== TRECHO DO DOCUMENTO

Enquanto o Brasil sofre para oferecer radioterapia tradicional a todos os pacientes com câncer que precisam, alguns poucos centros médicos no mundo já tratam seus doentes com um novo tipo de tratamento radioterápico, mais potente contra as células tumorais e menos tóxico para os tecidos saudáveis.
O mais recente país a oferecer a chamada radioterapia com íons de carbono (também conhecida como terapia de íons pesados ou hadronterapia), é Taiwan, cujo novo centro médico, inaugurado no dia 15, foi visitado pelo Estadão. Além de Taiwan, apenas cinco países contam com a tecnologia no mundo: Alemanha, Áustria, Itália, China e Japão.

====
== DADOS EM ESTUDO

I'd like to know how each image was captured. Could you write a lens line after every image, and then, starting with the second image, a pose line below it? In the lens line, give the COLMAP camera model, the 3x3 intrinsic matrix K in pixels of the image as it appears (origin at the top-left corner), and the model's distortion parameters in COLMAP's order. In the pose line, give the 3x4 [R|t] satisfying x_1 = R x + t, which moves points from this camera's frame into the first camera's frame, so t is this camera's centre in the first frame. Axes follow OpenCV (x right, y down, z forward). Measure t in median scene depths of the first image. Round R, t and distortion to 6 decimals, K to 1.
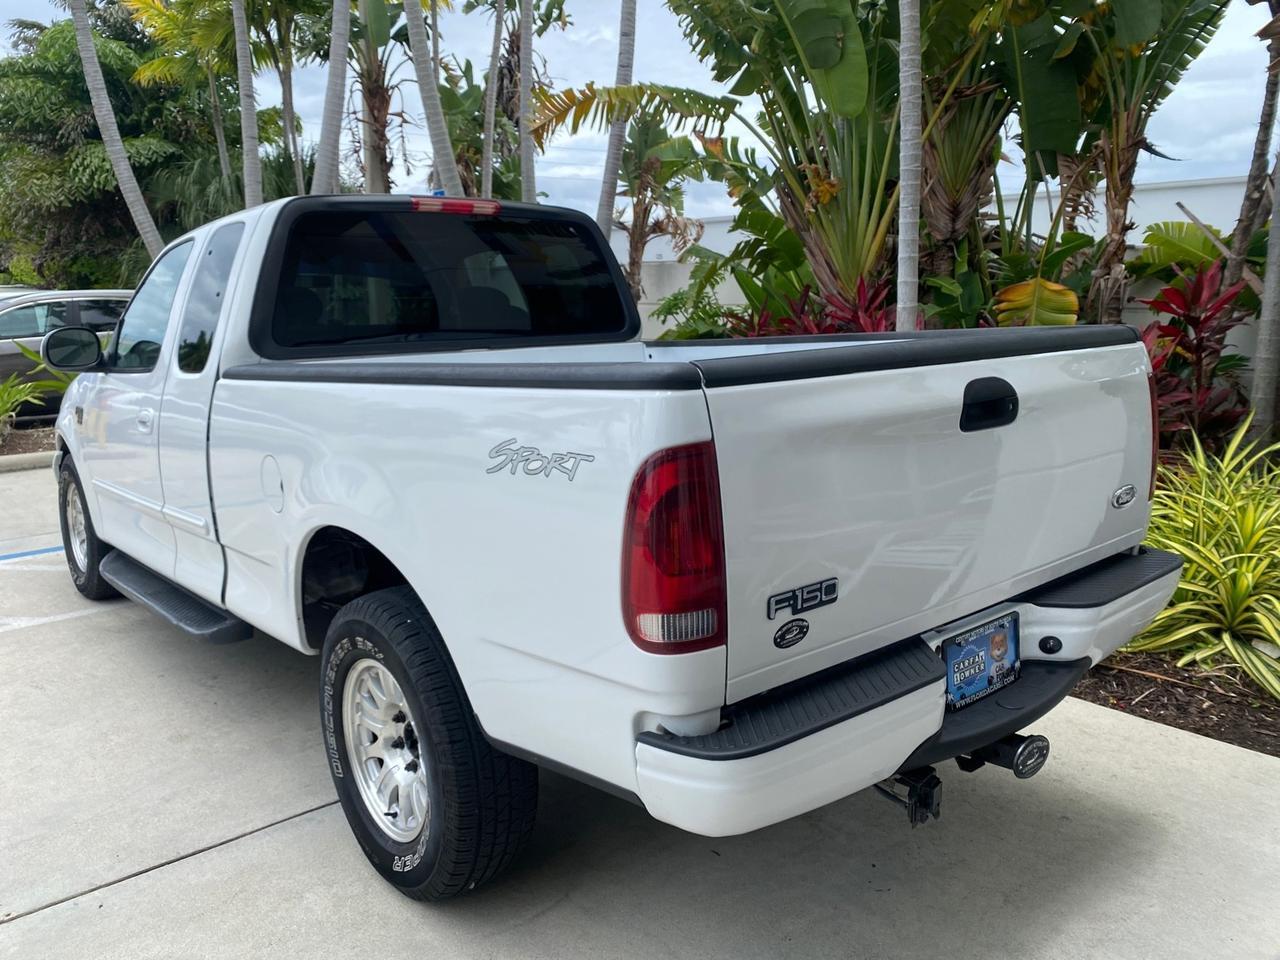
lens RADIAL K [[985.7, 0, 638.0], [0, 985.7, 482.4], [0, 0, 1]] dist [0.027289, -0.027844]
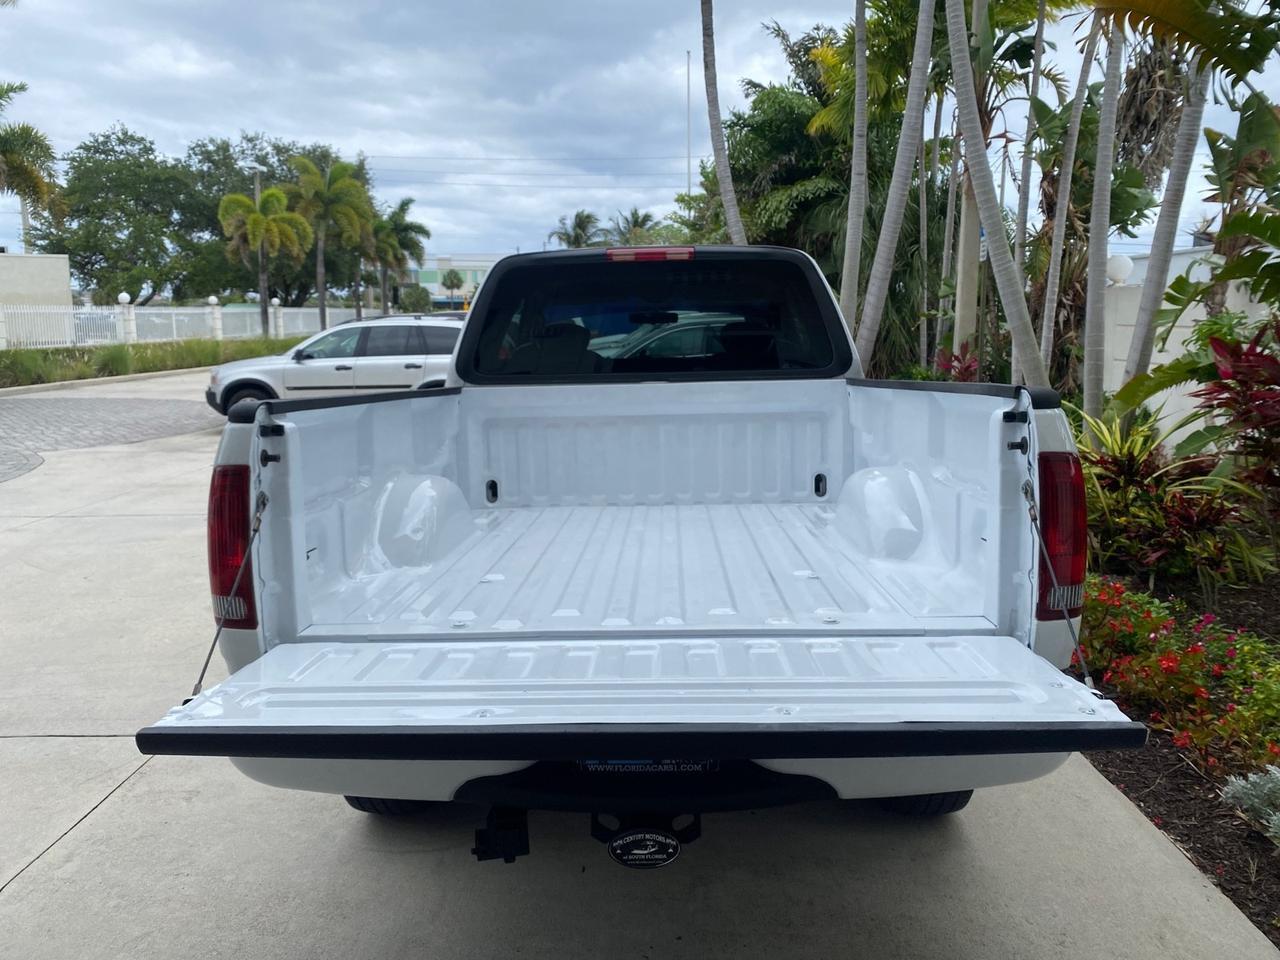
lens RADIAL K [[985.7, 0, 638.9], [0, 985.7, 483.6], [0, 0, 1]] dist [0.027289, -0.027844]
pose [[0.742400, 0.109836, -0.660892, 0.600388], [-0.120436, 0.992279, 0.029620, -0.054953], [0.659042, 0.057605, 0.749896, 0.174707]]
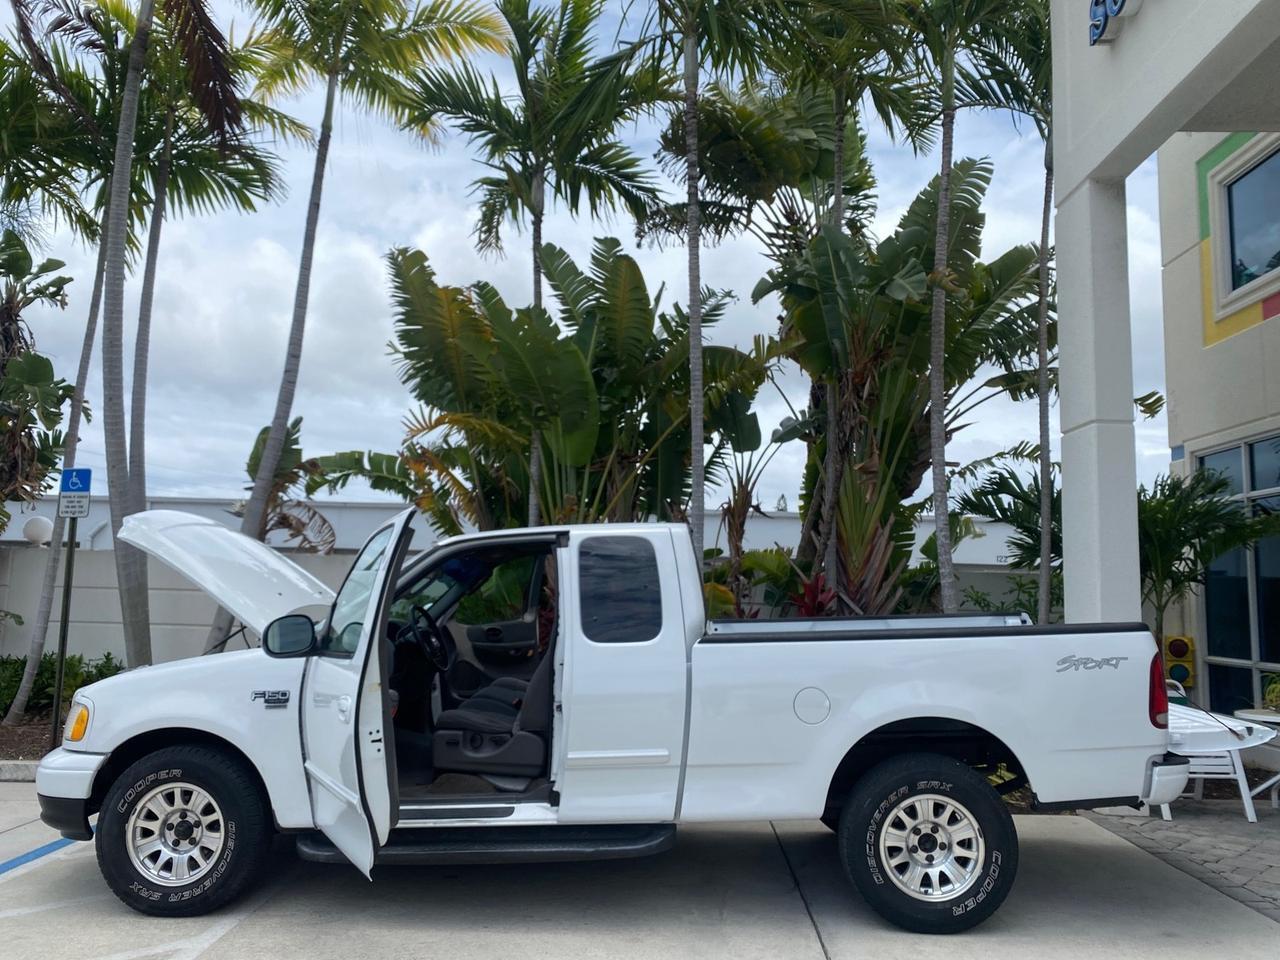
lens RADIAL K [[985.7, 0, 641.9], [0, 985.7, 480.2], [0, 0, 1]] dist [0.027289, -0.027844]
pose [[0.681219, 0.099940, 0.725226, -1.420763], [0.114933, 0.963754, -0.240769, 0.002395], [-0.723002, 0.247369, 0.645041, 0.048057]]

====
== DADOS EM ESTUDO

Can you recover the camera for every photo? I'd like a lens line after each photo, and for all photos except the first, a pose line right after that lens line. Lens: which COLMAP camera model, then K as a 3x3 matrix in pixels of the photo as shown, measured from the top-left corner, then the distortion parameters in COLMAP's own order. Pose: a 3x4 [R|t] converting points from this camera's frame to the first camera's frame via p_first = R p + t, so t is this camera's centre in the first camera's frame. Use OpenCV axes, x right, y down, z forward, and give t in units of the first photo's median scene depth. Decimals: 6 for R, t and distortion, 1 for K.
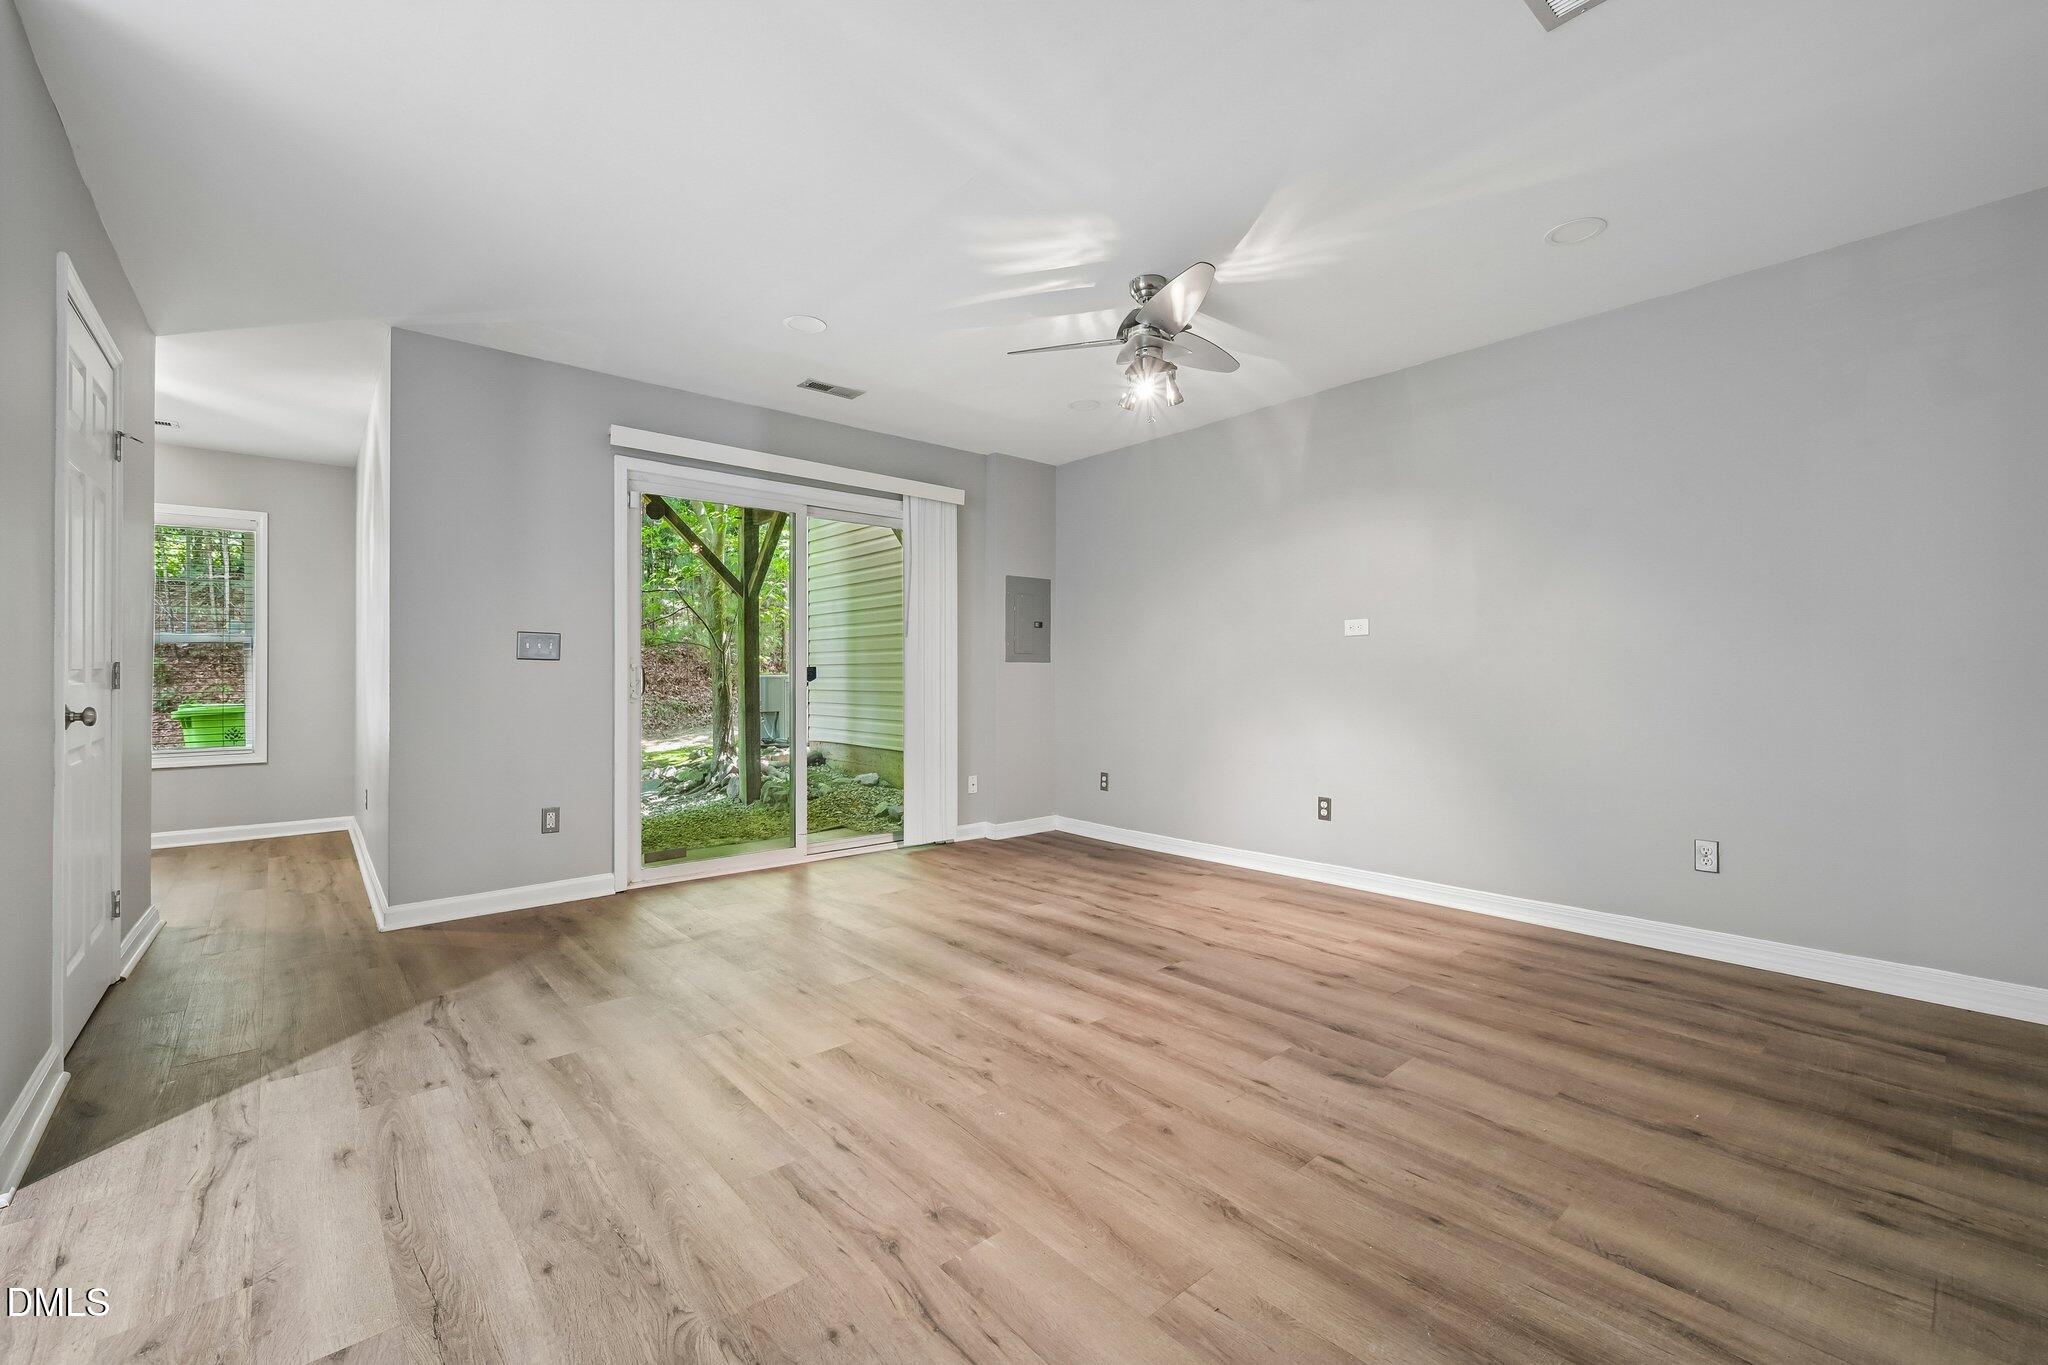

====
== DADOS EM ESTUDO

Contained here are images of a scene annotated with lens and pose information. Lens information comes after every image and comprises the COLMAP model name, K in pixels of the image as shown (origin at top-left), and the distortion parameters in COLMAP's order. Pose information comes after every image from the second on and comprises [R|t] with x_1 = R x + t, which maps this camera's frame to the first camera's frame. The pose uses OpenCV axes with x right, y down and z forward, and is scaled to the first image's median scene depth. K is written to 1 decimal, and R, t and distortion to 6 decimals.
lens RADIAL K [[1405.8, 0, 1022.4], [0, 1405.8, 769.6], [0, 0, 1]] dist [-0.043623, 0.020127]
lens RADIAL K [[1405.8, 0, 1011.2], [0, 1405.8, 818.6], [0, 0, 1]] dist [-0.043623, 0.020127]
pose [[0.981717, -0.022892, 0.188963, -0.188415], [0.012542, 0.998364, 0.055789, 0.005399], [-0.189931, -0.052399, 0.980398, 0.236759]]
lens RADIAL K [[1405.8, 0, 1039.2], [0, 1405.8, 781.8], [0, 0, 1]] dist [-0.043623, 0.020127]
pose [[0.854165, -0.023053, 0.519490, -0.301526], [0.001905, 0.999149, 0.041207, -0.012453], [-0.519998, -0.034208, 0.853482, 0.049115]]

====

ENUNCIADO DA TAREFA: Continue o texto sobre a radioterapia com íons de carbono a partir da última frase dele.

RESPOSTA ESPERADA:
O centro de terapia com íons pesados de Taiwan está no Taipei Veterans General Hospital, unidade pública na capital do país. O tratamento utiliza íons de carbono, partículas mais pesadas, para produzir o feixe de radiação que é aplicado no paciente. Na radioterapia tradicional, são utilizados geralmente fótons, partículas mais leves, como as de raios X.
Com o uso de íon de carbono, a radiação que chega até as células tumorais é até três vezes mais potente do que a da radioterapia tradicional, o que aumenta a chance de destruir o DNA do tumor, impedindo, assim, que ele continue se multiplicando.